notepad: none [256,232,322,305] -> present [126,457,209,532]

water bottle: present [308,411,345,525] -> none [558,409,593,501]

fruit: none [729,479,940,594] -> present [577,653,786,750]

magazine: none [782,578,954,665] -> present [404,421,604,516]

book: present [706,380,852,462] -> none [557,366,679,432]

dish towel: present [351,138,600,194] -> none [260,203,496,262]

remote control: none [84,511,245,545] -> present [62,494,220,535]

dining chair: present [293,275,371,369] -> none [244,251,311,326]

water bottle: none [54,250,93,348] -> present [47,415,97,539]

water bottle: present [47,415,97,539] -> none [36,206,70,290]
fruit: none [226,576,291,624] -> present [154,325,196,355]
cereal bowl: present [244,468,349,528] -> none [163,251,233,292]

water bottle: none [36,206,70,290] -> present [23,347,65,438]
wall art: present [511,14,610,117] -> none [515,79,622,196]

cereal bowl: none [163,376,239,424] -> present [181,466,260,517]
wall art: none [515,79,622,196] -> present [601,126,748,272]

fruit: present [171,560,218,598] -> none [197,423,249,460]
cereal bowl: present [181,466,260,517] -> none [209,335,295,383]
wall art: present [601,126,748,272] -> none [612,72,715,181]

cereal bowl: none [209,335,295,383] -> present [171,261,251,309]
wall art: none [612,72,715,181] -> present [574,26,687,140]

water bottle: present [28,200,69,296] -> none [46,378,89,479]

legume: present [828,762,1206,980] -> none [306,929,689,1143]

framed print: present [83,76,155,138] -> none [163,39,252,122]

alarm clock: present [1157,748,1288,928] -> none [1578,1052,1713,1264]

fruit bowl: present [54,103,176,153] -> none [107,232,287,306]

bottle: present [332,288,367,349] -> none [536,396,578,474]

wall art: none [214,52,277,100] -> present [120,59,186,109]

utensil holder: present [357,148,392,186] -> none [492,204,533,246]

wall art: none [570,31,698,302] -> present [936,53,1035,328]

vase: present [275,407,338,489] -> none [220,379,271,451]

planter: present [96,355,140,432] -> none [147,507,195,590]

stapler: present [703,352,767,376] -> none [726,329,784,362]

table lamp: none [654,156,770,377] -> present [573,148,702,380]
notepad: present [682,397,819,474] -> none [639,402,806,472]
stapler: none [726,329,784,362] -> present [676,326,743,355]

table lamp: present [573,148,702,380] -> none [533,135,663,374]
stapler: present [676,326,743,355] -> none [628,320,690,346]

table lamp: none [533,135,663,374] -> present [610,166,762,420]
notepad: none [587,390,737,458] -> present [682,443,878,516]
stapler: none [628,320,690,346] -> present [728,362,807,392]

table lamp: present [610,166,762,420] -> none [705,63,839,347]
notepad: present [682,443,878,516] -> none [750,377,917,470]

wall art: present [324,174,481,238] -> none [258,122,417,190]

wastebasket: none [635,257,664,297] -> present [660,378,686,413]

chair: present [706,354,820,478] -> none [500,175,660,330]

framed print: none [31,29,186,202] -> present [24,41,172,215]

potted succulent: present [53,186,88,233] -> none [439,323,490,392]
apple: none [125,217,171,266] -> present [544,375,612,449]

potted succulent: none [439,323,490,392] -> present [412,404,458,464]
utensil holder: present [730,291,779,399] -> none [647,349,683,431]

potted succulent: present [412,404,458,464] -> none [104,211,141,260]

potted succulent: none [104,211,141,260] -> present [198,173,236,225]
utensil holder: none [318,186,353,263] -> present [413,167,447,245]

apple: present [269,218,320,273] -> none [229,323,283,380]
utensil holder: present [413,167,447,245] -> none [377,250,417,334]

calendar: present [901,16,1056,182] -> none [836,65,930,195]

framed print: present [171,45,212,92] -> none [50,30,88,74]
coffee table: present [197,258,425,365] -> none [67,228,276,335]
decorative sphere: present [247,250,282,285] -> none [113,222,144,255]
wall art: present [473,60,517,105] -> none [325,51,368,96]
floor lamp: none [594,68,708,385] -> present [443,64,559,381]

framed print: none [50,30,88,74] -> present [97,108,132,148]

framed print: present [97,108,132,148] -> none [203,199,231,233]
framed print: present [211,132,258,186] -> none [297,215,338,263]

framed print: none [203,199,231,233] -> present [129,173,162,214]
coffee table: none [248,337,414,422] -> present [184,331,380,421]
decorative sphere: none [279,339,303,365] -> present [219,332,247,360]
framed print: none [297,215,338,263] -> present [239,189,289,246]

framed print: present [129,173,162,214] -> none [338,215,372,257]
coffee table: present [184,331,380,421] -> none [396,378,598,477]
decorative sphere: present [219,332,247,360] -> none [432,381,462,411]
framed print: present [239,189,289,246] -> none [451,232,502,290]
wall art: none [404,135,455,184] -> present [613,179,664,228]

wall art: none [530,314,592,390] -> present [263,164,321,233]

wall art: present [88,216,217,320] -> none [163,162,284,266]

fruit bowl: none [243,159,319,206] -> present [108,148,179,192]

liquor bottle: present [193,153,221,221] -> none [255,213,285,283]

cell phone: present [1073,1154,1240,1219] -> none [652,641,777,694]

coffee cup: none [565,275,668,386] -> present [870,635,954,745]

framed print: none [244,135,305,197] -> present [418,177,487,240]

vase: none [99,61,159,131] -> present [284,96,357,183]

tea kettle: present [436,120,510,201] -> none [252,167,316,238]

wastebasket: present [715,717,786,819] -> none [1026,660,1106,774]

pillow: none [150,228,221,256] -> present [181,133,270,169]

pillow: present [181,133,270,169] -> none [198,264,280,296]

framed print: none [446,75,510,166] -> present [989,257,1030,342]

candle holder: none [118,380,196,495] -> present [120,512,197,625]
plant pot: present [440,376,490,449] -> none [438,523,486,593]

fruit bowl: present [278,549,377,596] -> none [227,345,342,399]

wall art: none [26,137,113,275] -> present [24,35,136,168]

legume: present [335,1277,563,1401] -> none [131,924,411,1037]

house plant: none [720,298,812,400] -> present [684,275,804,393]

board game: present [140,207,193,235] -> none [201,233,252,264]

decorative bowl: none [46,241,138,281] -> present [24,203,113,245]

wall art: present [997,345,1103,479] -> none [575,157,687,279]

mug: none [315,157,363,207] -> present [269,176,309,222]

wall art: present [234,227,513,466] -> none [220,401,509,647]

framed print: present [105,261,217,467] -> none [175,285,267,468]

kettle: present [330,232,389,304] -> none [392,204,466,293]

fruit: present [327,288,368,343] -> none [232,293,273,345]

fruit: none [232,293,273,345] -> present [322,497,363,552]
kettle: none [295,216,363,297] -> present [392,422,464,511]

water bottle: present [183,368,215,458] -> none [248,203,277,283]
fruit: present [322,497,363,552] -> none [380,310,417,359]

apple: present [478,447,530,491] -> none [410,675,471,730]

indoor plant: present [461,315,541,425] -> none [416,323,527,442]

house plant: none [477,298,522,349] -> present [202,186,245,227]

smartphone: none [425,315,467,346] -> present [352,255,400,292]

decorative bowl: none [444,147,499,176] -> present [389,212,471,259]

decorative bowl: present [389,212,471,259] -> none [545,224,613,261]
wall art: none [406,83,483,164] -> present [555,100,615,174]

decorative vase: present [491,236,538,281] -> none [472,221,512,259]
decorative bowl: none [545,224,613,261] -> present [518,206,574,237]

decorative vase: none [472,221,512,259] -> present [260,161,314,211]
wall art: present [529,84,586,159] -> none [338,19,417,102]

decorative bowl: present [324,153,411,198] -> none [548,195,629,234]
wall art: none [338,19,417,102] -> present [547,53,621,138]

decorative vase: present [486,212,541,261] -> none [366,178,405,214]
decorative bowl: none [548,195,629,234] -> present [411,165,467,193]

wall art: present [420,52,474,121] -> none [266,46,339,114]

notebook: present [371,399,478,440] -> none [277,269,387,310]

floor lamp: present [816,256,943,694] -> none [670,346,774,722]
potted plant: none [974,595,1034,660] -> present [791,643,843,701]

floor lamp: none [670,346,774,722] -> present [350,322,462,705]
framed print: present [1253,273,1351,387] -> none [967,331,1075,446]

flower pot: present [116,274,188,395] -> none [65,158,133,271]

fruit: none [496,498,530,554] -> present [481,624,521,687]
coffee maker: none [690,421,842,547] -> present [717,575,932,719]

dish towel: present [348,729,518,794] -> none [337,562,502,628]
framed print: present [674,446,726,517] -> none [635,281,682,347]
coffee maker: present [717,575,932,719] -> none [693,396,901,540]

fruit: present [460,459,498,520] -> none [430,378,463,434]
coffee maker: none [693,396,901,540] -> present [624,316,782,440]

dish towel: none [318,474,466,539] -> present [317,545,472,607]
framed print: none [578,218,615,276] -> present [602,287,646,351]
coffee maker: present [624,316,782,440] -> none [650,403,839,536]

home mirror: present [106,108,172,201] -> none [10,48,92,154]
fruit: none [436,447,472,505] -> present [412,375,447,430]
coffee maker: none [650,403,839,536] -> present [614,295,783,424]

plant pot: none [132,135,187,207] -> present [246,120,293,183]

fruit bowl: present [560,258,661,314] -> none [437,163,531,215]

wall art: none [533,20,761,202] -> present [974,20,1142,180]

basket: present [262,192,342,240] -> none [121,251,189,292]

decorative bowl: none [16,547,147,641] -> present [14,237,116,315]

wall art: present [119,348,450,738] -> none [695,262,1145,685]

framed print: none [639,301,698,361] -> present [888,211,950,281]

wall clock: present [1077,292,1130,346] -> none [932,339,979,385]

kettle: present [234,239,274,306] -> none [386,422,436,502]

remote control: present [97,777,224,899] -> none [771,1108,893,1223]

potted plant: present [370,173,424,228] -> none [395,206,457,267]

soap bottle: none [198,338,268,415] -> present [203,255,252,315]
--------------------------------
» **What to do**:
Only the lines from the beginning of the material above through the line with "water bottle: none [54,250,93,348]" are wanted; extract them exactly.

» **Result of this exercise**:
notepad: none [256,232,322,305] -> present [126,457,209,532]

water bottle: present [308,411,345,525] -> none [558,409,593,501]

fruit: none [729,479,940,594] -> present [577,653,786,750]

magazine: none [782,578,954,665] -> present [404,421,604,516]

book: present [706,380,852,462] -> none [557,366,679,432]

dish towel: present [351,138,600,194] -> none [260,203,496,262]

remote control: none [84,511,245,545] -> present [62,494,220,535]

dining chair: present [293,275,371,369] -> none [244,251,311,326]

water bottle: none [54,250,93,348] -> present [47,415,97,539]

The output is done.